A targeted badger cull in high-incidence bovine TB areas is not a “free-for-all” and the aim is not to eradicate all badgers, DAERA vet Raymond Kirke told farmers at the TB Eradication Partnership (TBEP) information meeting in Enniskillen on Monday night.
He said the proposed cull will mimic the successful model in England, and will be undertaken by trained operators paid for by a farmer-led company.
It will be up to DAERA to define each cull zone and monitor all aspects of the work.
The overall aim is to achieve a badger population reduction in the area of 70-95%, which will act to reduce disease pressure coming from wildlife.
A cull will be done each autumn (1 September to 30 November) across a four-year period, followed up by vaccination of remaining badgers.
“Numbers can rebound in three to 10 years. The aim is to bring the disease in badgers under control and keep it under control by vaccination,” said Kirke.
He said the cull areas identified will be where the Department believes it can do “most good”, and will typically have a sustained high incidence of bovine TB, a higher than average badger population and some natural boundaries such as a major road or river.
Each area will be 100km2 (approximately 25,000 acres) or more in size. Initial analysis has shown that a 100km2 area normally has around 60-70km2 of agricultural land, with 100 to 200 cattle herds, 12,000 to 15,000 cattle and 250 to 450 badgers.
Local farmer buy-in to a cull is vital if it is to be effective. “We must secure 90% land access – it won’t work if you don’t get the land access,” said Kirke.
Culling will be undertaken by trained and highly skilled operators, using high-powered rifles, complemented by cage trapping using bait (peanuts) in some situations.
The plan is to undertake operator training in the spring, while also getting badger sett surveys done across at least 80% of the land.
The board of Animal Health and Welfare NI (AHWNI) has agreed the organisation will act as a facilitator to collect and disperse funds relating to a targeted badger cull in NI, AHWNI chief executive Dr Sam Strain confirmed at the meeting on Monday.
In NI, the plan is to set up one company, although just exactly how this will operate is still to be worked out.
“How the money gets handled – there is work to be done to ensure it is collected and used appropriately.

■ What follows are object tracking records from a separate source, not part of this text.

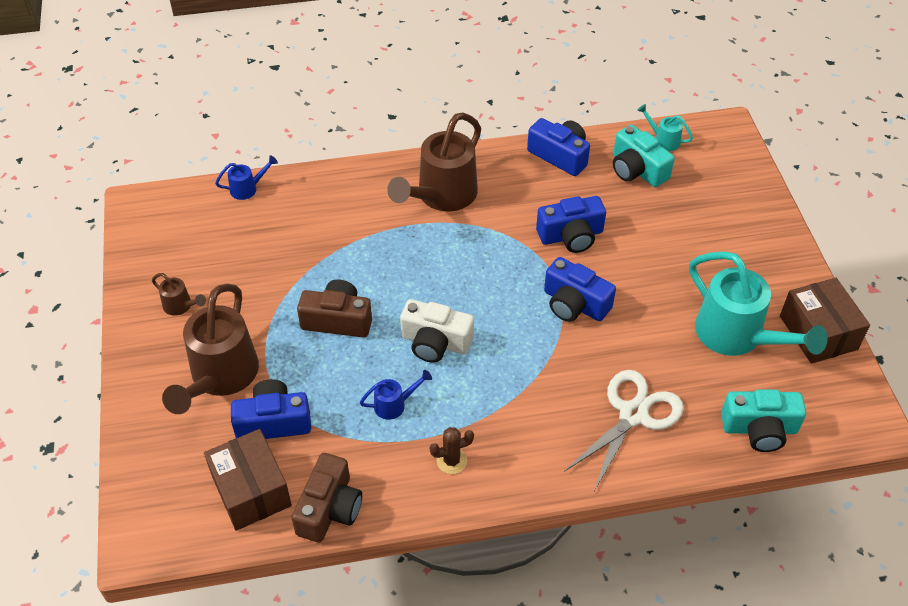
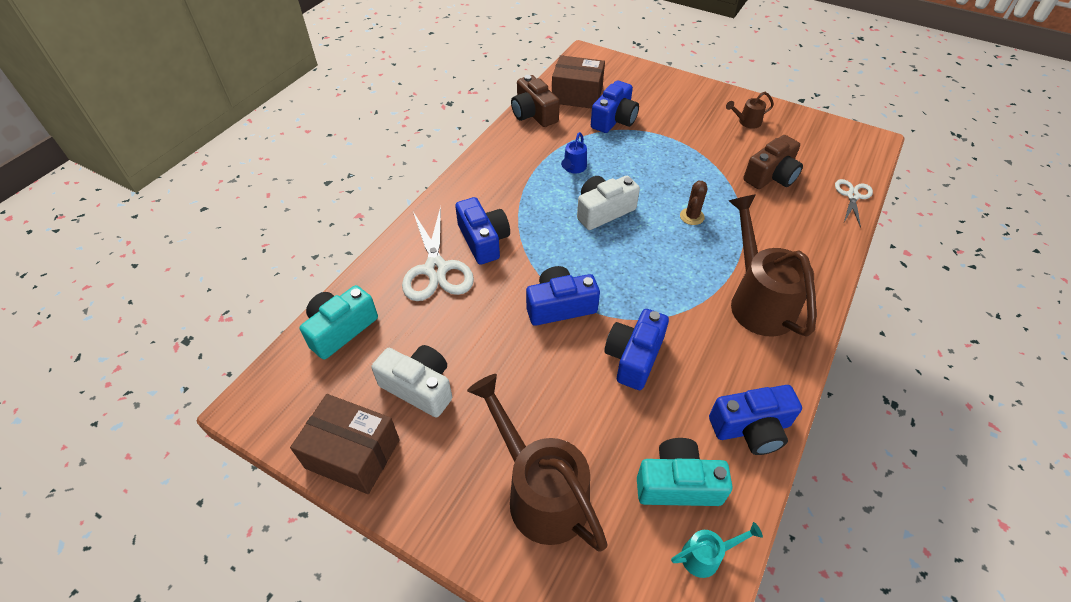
camera: 130 degrees right, 0 degrees up
(221, 377) = (669, 115): brown watering can -> brown watering can (541, 493)
(247, 189) = (852, 196): blue watering can -> white scissors
(337, 320) = (669, 178): brown camera -> brown camera (771, 176)
(451, 461) = (507, 169): brown cactus -> brown cactus (692, 216)
(564, 406) = (483, 240): none -> blue camera
(736, 336) = (419, 387): turquoise watering can -> white camera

We are getting legal and financial advice around this,” confirmed Strain.
Funding for the company will come from levies on milk (0.02p/l) and beef (£1/head) delivered to processors, which is expected to bring in around £1m per year. It will not be a statutory levy, so potentially farmers will be able to opt out, but it is hoped that any opt-out rates would be very low. The levies could be in place by the start of 2023.

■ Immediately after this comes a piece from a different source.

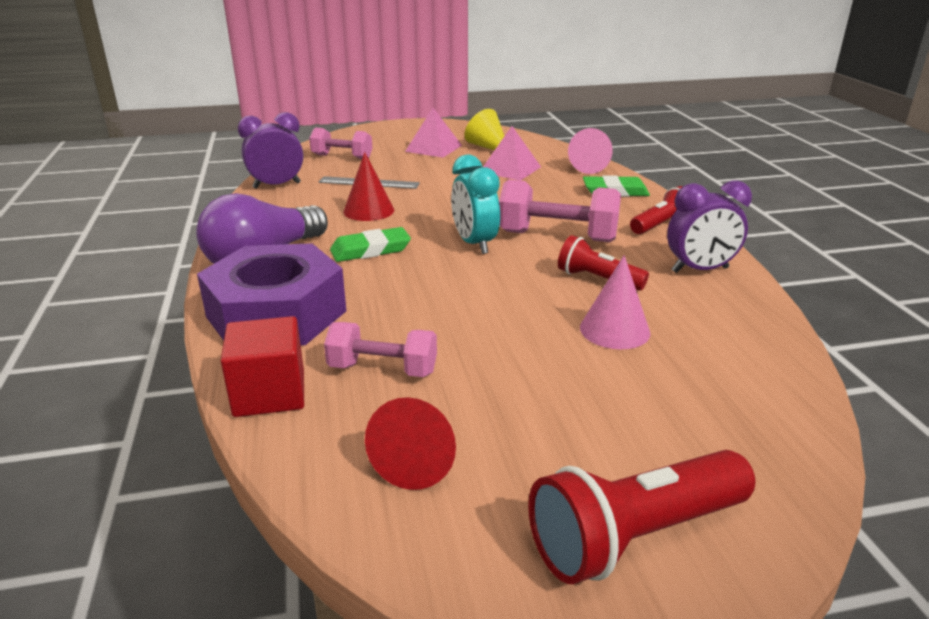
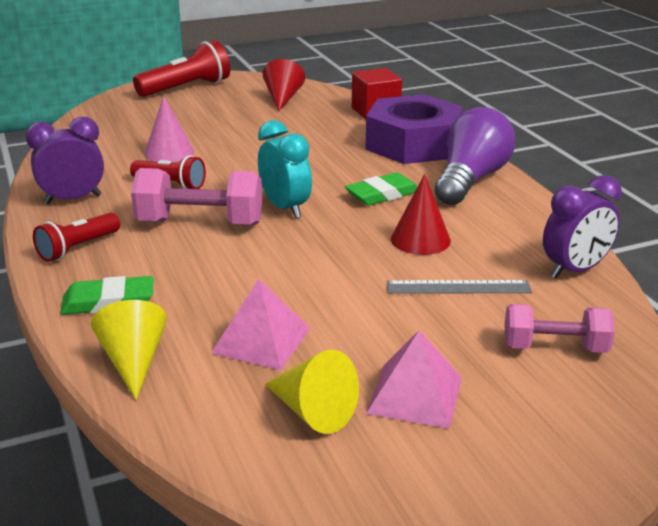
camera: 170 degrees right, 0 degrees up
(382, 369) = (319, 124): pink dumbbell -> none
(586, 166) = (133, 361): pink cone -> yellow cone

It was put to UFU president David Brown that farmers who only sell in marts will not have to contribute to the costs of the cull.
“We need to lift £1m and need a simple way to do it. It is not perfect, but we believe it will work,” he said, also pointing out the cost to farmers in cull areas of England are significantly more, and often run into thousands of pounds.
In its 2021 consultation, DAERA again proposed cuts to compensation payments for TB reactor cattle.
Any changes are yet to occur, with Agriculture Minister Edwin Poots confirming in March 2022 that the policy will be reviewed in two years’ time following the implementation of the new TB eradication strategy.
Despite that, UFU president David Brown remains firmly opposed to any reductions in stock valuation.
“We have fought tooth and nail against compensation or stock valuation cuts – under no circumstances should they come in,” he said on Monday.
Also commenting, DAERA policy director Neil Gartland confirmed there will be no change to the compensation regime without the agreement of a minister.
The current skin test to detect bovine TB is not perfect as it tends to leave behind some infected animals, but other tests also have significant limitations, AHWNI CEO Dr Sam Strain explained on Monday.
Answering a question about whether large beef finishing units could be exempted from testing, and instead solely rely on abattoir surveillance, Strain, also a member of TBEP, pointed out that all tests (including in abattoirs) have limitations.
One option would be to stop inserting avian TB at a test, but he said this would lead to a lot of false positives due to bird TB or Johne’s disease. “It is just not feasible,” he said.
The same applies to the gamma interferon blood test, which is more sensitive than the skin test, but produces more false positives. New tests are being trialled which test for TB in milk, blood or faeces, but “we would need to see evidence that it works”, said Strain.
He said if skin testing is part of a wider control programme to include the likes of improved farm biosecurity, it can lead to disease eradication. “We are stuck with the test we have got. There is no silver bullet,” he argued.
One potential solution for large beef finishing units is to become an Alternative Control Herd (ACH) although strict rules apply, including around biosecurity in the yard, with no cattle allowed to graze.
“Discussions on this are ongoing with the Department. The key issue is that it doesn’t become a nucleus herd of spread to neighbours,” said TBEP member and Co Down dairy farmer David Rea.